Calling the nature of the show into question casts unfair aspersions on the honesty of this cast and company, and furthermore suggests that any quality or theatricality present in an improvised show is only possible through rehearsal of set pieces that pose as improvised. This is absolutely untrue. Improvisors have an incredible skill set that allows them to present never before seen work that is emotionally driven, theatrical and complete. Not every scene flies but when they do (and oh! how they can fly), it is so disheartening to be told that it must have been prepared beforehand. 

There is no reason for these performers to pretend to be improvising.

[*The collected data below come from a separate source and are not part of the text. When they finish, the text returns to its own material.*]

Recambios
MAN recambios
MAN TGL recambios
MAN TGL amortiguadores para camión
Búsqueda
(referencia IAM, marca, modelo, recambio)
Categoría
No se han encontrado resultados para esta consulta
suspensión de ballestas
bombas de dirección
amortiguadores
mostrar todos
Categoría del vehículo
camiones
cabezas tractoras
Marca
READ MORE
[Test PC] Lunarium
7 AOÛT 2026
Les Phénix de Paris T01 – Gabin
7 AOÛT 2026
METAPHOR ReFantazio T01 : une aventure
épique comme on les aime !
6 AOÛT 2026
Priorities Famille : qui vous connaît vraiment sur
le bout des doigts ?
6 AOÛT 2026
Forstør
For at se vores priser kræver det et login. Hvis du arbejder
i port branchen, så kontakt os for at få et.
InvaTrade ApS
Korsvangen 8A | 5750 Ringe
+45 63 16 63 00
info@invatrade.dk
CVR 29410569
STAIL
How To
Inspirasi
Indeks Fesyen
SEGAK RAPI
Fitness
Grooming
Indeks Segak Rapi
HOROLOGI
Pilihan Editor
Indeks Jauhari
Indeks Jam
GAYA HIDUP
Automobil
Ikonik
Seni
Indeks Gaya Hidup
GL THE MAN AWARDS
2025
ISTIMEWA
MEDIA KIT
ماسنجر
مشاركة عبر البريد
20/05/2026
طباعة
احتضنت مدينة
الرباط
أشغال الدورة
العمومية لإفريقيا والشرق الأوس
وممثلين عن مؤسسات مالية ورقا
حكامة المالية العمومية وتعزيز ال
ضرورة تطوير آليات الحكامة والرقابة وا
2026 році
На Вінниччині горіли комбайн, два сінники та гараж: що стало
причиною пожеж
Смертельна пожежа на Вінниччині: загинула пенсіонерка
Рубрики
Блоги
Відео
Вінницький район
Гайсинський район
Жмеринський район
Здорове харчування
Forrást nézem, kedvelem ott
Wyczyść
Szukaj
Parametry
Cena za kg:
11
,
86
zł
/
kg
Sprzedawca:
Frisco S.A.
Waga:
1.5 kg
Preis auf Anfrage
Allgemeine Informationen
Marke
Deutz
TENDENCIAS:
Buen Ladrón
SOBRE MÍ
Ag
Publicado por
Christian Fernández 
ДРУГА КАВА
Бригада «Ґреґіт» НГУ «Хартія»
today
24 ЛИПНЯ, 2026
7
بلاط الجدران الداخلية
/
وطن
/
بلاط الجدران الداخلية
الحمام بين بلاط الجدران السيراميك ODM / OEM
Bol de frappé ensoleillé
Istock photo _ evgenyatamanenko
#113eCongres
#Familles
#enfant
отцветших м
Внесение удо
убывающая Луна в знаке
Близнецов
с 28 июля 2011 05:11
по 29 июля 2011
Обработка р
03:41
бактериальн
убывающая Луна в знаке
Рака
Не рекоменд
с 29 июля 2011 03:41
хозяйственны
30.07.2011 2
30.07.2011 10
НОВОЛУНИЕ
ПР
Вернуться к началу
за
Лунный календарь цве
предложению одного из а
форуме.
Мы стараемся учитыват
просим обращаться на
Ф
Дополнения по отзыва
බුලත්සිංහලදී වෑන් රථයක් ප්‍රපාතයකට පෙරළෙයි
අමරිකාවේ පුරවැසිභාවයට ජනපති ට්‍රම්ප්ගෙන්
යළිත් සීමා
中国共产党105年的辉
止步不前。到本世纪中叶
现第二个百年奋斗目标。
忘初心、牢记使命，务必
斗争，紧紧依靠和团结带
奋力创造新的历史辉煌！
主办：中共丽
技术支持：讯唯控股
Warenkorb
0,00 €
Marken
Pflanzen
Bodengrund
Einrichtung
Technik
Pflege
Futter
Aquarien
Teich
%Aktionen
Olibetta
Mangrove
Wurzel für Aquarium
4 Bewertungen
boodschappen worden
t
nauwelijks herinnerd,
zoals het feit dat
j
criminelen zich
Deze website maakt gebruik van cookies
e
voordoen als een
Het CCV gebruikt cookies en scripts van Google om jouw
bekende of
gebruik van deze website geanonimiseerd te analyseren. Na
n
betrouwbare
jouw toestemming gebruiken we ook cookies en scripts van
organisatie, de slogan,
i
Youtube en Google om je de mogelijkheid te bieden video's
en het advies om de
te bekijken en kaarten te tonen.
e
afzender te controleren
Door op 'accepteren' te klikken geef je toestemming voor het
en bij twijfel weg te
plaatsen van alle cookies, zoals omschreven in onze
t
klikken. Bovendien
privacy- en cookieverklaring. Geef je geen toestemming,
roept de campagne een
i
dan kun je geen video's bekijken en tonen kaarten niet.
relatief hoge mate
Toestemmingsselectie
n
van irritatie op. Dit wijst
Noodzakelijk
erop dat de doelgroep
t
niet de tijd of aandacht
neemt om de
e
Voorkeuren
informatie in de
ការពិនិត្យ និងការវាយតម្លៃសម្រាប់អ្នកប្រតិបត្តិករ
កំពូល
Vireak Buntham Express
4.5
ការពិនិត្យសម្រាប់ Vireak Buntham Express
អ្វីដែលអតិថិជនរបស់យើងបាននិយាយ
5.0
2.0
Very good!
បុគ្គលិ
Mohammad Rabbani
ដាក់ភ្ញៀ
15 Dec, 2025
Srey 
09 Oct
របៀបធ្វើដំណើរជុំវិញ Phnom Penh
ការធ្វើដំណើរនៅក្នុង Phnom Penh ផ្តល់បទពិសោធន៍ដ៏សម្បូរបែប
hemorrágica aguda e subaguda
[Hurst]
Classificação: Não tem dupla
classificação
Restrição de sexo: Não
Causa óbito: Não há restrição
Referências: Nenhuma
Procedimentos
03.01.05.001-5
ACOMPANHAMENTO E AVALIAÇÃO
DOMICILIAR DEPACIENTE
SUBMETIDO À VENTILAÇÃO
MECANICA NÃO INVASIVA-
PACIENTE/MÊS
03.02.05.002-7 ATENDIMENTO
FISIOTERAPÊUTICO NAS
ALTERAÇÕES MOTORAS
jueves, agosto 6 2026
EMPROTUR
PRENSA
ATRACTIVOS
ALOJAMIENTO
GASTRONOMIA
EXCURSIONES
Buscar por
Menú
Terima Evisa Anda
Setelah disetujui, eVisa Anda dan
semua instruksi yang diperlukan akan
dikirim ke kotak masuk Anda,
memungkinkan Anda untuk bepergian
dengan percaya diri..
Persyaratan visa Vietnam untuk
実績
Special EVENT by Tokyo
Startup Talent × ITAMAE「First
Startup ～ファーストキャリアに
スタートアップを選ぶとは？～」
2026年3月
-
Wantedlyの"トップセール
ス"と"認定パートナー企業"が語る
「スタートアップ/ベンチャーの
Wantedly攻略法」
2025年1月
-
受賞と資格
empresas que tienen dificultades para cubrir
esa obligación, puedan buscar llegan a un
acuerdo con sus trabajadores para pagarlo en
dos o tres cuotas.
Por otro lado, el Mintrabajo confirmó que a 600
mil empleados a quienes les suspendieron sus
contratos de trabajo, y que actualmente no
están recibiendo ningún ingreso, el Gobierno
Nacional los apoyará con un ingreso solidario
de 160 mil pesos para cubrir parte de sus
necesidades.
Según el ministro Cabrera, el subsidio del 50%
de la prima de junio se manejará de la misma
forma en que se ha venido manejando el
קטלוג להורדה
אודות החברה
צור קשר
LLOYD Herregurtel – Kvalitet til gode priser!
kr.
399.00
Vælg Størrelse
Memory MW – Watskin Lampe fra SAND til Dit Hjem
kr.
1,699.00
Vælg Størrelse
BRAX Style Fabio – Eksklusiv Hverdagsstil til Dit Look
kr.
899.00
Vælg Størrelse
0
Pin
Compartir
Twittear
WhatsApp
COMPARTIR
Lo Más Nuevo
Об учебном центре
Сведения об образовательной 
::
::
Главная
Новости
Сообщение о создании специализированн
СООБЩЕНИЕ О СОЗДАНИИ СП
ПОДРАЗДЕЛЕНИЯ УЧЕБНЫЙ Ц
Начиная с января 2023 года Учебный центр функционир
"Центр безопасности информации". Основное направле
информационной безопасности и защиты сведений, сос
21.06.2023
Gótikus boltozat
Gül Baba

Anyone who questions this should go again - I am sure you'd can arrange some kind of discount (don't quote me on that, but it's what I'd do). 

My other question is around this comment: "a format built around voyeurism and designed for fun"

I don't know exactly what you are referring to here. Do you mean improv itself or the show specifically? If you are referring to this show, I would invite you to reread the marketing materials and question which part of the promise of the show led you to believe this work was intended to be fun. Improvisation is not synonymous with comedy. There is so much more that improv can do and I commend these players for taking such a huge risk in attempting honest, historical improvised theatre.